第2章 戦時中から戦後の生活

1 女学校時代

こうして私は、無事女学校に入学することができた。制服、かばん、教科書などを買い揃え、いよいよ女学生になる日を待つまでの間、私は机の前に座り、国語の教科書を開いては声を出して読んだ。

第一章は「日出づる国」だった。内容はよく覚えていないのに何度も何度も読んで題だけが頭に残っている。
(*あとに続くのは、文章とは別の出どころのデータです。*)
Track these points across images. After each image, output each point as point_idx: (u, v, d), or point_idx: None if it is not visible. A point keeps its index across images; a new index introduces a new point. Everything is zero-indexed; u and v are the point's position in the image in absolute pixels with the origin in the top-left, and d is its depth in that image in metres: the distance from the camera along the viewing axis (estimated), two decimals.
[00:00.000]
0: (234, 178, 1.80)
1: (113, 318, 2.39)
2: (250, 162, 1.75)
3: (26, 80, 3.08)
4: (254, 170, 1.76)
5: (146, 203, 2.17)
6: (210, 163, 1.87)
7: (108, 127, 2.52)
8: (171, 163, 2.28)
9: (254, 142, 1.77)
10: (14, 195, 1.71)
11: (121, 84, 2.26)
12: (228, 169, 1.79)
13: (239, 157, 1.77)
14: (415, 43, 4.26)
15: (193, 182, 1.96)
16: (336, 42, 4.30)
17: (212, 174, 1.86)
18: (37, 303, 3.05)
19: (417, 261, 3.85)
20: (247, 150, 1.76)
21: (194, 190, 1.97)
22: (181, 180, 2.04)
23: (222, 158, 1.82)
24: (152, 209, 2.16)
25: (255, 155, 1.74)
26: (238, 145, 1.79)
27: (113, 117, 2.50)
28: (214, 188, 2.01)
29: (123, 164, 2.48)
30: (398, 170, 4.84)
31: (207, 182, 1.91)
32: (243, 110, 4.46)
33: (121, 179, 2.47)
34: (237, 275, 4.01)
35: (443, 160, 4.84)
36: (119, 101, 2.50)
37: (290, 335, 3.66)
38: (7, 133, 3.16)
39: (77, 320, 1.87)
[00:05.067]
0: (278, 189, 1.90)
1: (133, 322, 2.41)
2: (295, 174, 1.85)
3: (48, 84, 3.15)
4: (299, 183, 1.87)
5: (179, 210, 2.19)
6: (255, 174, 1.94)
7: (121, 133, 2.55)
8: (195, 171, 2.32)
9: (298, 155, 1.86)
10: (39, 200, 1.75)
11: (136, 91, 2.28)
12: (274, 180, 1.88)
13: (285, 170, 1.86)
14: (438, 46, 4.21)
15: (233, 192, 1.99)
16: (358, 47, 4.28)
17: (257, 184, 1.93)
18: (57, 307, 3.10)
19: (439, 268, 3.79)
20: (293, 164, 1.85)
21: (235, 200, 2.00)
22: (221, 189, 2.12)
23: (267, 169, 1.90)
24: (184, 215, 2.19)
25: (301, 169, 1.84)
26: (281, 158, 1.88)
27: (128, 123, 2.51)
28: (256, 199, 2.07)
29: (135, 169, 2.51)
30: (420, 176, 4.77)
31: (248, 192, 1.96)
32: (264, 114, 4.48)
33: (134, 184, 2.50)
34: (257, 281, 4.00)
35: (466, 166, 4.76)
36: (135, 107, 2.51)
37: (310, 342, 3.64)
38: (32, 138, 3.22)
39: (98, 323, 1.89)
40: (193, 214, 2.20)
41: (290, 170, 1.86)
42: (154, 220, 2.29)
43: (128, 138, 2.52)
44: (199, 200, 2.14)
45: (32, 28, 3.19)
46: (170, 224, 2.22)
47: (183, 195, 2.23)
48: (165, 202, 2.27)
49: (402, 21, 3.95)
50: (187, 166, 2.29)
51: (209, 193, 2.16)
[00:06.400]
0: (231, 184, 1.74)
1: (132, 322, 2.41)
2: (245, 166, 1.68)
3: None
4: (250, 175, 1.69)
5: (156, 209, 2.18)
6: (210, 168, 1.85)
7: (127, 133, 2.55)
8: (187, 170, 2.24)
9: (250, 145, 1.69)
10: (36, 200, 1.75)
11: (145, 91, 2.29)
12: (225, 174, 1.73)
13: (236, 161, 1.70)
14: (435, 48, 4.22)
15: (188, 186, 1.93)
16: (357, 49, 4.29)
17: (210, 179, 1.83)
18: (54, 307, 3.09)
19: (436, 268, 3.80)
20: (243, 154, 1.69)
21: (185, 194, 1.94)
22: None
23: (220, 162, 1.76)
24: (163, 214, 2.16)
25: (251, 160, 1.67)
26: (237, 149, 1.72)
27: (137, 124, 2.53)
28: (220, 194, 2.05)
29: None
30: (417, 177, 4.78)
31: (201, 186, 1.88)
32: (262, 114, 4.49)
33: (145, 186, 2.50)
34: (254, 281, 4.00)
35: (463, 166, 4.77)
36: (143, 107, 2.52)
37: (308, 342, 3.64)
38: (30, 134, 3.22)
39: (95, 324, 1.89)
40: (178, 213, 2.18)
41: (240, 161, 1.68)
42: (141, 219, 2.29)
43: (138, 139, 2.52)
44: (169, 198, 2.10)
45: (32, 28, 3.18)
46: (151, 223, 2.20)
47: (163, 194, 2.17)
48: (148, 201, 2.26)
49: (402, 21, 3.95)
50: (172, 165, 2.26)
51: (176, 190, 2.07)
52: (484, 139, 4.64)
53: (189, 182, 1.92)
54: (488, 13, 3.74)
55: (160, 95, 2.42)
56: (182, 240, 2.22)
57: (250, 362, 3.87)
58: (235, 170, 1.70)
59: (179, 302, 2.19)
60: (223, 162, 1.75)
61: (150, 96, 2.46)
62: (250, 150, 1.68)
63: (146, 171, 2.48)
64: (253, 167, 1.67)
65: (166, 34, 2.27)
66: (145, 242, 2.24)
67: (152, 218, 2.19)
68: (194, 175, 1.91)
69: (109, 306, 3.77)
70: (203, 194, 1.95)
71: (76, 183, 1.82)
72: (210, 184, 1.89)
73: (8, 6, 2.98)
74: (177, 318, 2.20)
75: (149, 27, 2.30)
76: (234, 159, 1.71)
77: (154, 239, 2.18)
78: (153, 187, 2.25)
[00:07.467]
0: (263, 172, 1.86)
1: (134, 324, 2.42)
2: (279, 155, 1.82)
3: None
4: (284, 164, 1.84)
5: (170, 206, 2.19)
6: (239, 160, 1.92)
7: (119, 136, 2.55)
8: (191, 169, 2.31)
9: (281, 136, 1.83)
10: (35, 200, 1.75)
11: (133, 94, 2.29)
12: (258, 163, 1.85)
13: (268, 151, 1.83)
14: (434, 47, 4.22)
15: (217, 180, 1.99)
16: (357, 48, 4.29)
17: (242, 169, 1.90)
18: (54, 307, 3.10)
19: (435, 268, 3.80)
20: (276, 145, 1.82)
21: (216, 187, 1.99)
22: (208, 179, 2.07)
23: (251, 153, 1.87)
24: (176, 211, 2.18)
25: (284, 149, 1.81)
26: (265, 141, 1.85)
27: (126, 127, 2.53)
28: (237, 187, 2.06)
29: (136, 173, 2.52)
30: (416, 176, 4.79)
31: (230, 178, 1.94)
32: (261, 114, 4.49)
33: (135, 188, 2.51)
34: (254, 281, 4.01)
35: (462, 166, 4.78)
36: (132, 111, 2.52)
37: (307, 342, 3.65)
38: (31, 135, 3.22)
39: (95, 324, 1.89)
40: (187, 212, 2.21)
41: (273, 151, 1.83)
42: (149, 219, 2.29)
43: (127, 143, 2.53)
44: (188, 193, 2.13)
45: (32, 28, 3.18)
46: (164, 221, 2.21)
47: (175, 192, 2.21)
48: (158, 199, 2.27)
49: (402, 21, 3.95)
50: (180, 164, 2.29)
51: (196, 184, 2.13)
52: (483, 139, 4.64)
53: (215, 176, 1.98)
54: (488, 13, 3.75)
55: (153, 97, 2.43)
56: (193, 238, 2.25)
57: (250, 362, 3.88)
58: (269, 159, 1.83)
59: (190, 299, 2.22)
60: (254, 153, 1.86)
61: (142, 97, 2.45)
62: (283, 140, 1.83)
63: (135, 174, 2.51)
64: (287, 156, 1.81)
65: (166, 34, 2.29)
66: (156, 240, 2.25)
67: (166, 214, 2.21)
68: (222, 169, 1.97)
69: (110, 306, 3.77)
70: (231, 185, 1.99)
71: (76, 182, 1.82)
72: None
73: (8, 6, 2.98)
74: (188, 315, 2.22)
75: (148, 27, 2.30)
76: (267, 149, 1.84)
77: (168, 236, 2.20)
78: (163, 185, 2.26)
女学校には小学校にはなかった講堂があって、雨天体操場まであった。運動場は狭かったけれど、校舎は鉄筋コンクリート造りで地下室もあった(私の通っていた小学校は新設校だったが、戦時中であった為か全校舎が木造だった)。

校舎の壁の一部にはツタがからまって、四季ごとにその装いを変えた。雨天体操場の上にある講堂へ行く通路が、スロープになっていたのも私には珍しかった。

運動場の片隅に吊り下げられた鐘を、用務員のおじさんが打ち鳴らして、授業の始まりと終わりを知らせた。しかし、まともに勉強ができたのは一年生の間だけだった。

従兄の出征

昭和十六年十二月八日、大東亜戦争(太平洋戦争)が始まった。伯父のたった一人の跡取り息子に、召集令状が来て出征して行ったのは、私が女学校二年の冬のことだった。

それは大和(やまと)平野一面、真っ白に雪が積もった寒い日だった。父と一緒に見送りにかけつけた私に、伯母は「あの子が履いていく靴やから、美しゅう磨いてや」そう言って、古い革靴を出してきた。

ちょっとやそっとではきれいにならない古い靴に、私は何度も靴クリームをつけては丁寧に磨き上げた。

「えろう美しゅうなった」と伯母は喜んでくれ、従兄は、

「こんなにきれいに磨いてくれて、ありがとう」と、改まったように礼を言った。

そして、その靴を履き、鎮守の森のお社の前で、村の人々の歓呼の声に送られ、従兄は生まれ育ったふるさとを後にしたのだった。

田も畑も農道も、白一色に雪化粧した中を、まだはたちのうら若い彼は、両親に守られるようにして駅へ向かった。『必ず、無事で戻ってこいよ』と伯父、伯母はどんなに願ったことだろう。

しかし、従兄は、二度と再びふるさとの土を踏むことは無かったのだった。わずか二十年の短い人生であった。

「戦病死」という公報が入ったのは、終戦前だったか後だったか、私は、はっきり覚えていない。一縷の望みをかけて伯母は、「同じ部隊に同姓の人が居たらしいので、その人の間違いではないか」と言いながら役場をまわったという。

「お国のため」とはいえ、たった一人の跡取り息子をなくした伯父や伯母たちは、どんなにか諦め切れなかったことであろう。